YOUR INSTRUCTIONS »
Each line below should be repeated exactly, but no picture should be carried over.

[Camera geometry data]
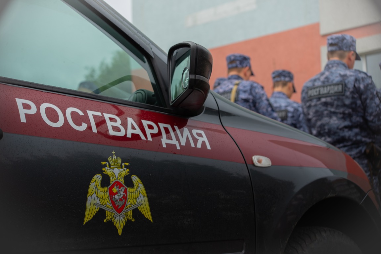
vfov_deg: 24.6
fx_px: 582
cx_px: 190
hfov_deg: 36.2
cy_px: 127
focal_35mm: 55
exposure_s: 1/125
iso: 80
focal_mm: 55
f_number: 7.1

COMPLETED EXERCISE »
vfov_deg: 24.6
fx_px: 582
cx_px: 190
hfov_deg: 36.2
cy_px: 127
focal_35mm: 55
exposure_s: 1/125
iso: 80
focal_mm: 55
f_number: 7.1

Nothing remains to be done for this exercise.